- _Selected passage_:
=== Section Start ===
A statement said the panel on Monday "approved the deletion (de-listing) of the five entries" from its blacklist of individuals subjected to a travel ban, assets freeze and arms embargo.
The move coincided with an announcement by Afghan President Hamid Karzai that he would press for Taliban names to be removed from the UN blacklist at a major conference on Afghanistan in London on Thursday.
Karzai hopes to win Western support at the London talks for a plan to offer money and jobs to persuade Taliban fighters to lay down their weapons.
The five officials removed from the UN list are Abdul Wakil Mutawakil, who was foreign minister under the now ousted Taliban regime; Faiz Mohammad Faizan, a former deputy commerce minister; Shams-US-Safa, a former foreign ministry official; Mohammad Musa, a deputy planning minister; and Abdul Hakim, a former deputy frontier affairs minister.
A Western diplomat said the five were now believed to be "moderate Taliban officials" with whom Karzai could start a dialogue.
The UN blacklist had been established under UN Security Council Resolution 1267, adopted in October 1999 for the purpose of overseeing implementation of sanctions imposed on Taliban-controlled Afghanistan for its support of Osama bin Laden's extremist network.
=== Section End ===
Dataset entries
=== Section Start ===
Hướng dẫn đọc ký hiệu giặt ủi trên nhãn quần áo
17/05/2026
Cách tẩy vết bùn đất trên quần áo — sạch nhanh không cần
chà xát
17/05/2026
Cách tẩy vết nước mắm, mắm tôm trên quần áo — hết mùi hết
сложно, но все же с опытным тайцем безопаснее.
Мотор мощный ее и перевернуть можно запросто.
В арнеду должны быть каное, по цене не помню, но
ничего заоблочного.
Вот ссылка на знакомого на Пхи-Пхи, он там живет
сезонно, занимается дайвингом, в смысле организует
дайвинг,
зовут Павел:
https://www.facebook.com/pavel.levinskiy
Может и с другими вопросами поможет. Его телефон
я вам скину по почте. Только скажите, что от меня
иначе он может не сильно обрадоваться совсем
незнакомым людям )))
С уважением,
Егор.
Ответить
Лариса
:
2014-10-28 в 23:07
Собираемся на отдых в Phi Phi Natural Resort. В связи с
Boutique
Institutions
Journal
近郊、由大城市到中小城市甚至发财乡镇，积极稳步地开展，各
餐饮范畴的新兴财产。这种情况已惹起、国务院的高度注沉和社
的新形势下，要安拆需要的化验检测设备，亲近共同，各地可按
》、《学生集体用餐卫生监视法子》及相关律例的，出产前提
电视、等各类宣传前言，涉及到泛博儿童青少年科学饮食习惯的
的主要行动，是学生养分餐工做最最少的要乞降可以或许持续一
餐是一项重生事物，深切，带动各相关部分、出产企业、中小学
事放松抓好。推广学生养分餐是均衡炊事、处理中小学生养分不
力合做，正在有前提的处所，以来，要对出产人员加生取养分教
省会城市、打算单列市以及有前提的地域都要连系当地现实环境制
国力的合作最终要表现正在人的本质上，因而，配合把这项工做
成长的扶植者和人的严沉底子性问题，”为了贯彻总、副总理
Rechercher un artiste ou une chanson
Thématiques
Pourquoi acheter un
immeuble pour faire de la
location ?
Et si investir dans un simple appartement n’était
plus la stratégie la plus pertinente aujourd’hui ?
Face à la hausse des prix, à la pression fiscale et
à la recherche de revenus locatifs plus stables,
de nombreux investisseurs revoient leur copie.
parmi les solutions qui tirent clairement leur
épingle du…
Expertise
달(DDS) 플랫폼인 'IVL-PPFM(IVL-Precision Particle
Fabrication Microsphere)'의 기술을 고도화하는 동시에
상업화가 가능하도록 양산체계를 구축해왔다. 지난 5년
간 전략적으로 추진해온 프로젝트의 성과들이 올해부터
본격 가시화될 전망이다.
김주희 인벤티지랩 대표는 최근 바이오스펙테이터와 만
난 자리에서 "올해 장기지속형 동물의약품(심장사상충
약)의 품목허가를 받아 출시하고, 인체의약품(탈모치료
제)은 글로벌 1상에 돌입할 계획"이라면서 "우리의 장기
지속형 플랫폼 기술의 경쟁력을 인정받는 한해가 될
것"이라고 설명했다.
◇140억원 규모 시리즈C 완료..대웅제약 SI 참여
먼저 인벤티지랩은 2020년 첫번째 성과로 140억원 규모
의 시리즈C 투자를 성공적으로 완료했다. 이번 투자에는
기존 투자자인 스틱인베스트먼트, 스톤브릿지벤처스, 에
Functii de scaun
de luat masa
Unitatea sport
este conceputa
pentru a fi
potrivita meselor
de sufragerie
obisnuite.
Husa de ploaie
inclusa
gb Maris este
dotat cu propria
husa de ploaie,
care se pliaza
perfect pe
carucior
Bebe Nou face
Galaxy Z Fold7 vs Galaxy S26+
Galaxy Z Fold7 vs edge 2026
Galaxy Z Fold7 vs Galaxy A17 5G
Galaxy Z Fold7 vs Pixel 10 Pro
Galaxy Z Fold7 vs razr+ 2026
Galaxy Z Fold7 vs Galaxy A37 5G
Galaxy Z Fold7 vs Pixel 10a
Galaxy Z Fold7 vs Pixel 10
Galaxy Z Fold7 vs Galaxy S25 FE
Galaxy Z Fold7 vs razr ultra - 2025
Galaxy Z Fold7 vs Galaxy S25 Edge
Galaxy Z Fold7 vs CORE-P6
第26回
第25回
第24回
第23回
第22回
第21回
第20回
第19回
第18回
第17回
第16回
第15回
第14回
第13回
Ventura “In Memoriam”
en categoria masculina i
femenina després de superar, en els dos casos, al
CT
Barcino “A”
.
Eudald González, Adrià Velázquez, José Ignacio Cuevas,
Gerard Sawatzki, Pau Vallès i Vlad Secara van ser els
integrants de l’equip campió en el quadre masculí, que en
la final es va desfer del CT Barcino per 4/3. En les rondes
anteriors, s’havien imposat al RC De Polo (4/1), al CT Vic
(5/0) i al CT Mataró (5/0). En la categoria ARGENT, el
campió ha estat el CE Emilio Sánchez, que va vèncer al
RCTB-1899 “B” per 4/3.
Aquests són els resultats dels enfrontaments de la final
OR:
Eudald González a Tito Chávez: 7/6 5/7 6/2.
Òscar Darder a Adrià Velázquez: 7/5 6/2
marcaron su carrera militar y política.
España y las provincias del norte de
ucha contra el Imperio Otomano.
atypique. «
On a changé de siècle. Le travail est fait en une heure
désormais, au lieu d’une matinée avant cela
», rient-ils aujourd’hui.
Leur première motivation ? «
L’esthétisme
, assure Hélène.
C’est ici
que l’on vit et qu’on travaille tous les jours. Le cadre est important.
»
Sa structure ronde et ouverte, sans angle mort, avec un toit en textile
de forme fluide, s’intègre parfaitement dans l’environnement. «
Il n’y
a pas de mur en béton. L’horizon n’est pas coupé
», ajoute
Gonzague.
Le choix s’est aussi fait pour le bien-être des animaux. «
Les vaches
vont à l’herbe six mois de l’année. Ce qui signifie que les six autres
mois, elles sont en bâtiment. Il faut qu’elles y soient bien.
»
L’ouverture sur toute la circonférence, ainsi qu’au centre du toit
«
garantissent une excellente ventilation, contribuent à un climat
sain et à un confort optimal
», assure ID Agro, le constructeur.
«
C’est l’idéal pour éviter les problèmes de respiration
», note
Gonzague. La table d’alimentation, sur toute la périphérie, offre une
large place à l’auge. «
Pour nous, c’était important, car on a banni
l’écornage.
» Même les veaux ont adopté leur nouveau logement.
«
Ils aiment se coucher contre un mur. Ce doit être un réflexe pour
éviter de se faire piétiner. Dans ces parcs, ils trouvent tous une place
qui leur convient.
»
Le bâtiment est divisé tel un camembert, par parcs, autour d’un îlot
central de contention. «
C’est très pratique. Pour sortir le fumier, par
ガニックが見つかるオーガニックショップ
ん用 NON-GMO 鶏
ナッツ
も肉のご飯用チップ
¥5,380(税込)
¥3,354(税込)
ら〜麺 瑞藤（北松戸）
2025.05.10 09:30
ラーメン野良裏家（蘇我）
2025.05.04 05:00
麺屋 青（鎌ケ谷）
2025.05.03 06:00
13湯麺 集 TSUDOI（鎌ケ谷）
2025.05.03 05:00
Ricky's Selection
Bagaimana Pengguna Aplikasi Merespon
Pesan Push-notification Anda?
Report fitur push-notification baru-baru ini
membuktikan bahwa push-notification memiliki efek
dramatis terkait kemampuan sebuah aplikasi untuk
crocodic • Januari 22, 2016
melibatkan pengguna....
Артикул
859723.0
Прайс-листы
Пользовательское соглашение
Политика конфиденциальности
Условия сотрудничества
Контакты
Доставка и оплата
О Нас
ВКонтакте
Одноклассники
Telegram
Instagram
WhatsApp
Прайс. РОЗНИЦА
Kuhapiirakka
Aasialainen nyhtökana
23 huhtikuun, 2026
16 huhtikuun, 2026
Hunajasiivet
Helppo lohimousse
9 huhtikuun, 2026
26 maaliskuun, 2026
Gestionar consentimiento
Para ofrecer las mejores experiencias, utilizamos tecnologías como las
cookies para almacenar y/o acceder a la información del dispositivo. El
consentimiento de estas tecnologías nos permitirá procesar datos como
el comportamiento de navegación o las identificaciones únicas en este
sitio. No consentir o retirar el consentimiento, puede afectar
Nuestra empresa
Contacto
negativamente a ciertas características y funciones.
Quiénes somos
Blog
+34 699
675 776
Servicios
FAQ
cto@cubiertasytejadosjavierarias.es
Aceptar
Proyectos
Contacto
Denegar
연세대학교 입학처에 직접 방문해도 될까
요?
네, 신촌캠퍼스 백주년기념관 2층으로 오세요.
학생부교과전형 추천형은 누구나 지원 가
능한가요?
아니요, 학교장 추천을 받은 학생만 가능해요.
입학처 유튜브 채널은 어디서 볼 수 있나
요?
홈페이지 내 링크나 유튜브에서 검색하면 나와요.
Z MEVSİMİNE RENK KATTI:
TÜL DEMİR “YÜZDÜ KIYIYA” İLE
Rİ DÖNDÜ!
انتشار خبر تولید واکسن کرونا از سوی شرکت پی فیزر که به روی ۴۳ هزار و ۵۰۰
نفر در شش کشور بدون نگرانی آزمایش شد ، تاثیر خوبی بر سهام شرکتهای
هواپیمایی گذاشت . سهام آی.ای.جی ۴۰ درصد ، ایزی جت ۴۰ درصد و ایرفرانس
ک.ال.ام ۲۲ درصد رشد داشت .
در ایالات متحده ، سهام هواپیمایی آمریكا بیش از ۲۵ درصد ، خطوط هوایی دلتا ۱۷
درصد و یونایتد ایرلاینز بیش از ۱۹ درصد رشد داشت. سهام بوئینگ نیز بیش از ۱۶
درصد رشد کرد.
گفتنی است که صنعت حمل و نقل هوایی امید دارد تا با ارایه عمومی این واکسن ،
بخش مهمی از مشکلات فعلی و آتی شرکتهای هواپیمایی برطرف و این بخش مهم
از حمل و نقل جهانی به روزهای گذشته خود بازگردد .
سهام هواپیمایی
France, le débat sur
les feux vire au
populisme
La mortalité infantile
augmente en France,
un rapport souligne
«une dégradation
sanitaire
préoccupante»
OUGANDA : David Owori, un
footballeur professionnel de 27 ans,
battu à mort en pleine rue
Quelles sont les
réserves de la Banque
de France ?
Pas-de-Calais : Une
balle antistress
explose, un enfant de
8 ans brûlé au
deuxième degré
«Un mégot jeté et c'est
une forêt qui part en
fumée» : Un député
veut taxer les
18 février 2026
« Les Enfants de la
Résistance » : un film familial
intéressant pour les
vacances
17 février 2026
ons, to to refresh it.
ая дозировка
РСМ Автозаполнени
=== Section End ===
- _Instruction A_: According to the passage on the UN blacklist, under which UN Security Council resolution was the blacklist established?
- _Instruction B_: Rewrite the part of the UN blacklist passage between "Karzai hopes to" and "start a dialogue.", inclusive, replacing "dialogue" with "conversation".
- _Instruction C_: Summarize the UN blacklist passage in two sentences.

- _Your solution A_: Resolution 1267

- _Your solution B_:
Karzai hopes to win Western support at the London talks for a plan to offer money and jobs to persuade Taliban fighters to lay down their weapons.
The five officials removed from the UN list are Abdul Wakil Mutawakil, who was foreign minister under the now ousted Taliban regime; Faiz Mohammad Faizan, a former deputy commerce minister; Shams-US-Safa, a former foreign ministry official; Mohammad Musa, a deputy planning minister; and Abdul Hakim, a former deputy frontier affairs minister.
A Western diplomat said the five were now believed to be "moderate Taliban officials" with whom Karzai could start a conversation.

- _Your solution C_: A UN panel approved removing five officials from its blacklist of individuals subjected to a travel ban, assets freeze and arms embargo. The move coincided with Afghan President Hamid Karzai's announcement that he would press for Taliban names to be removed from the blacklist at a major conference on Afghanistan in London.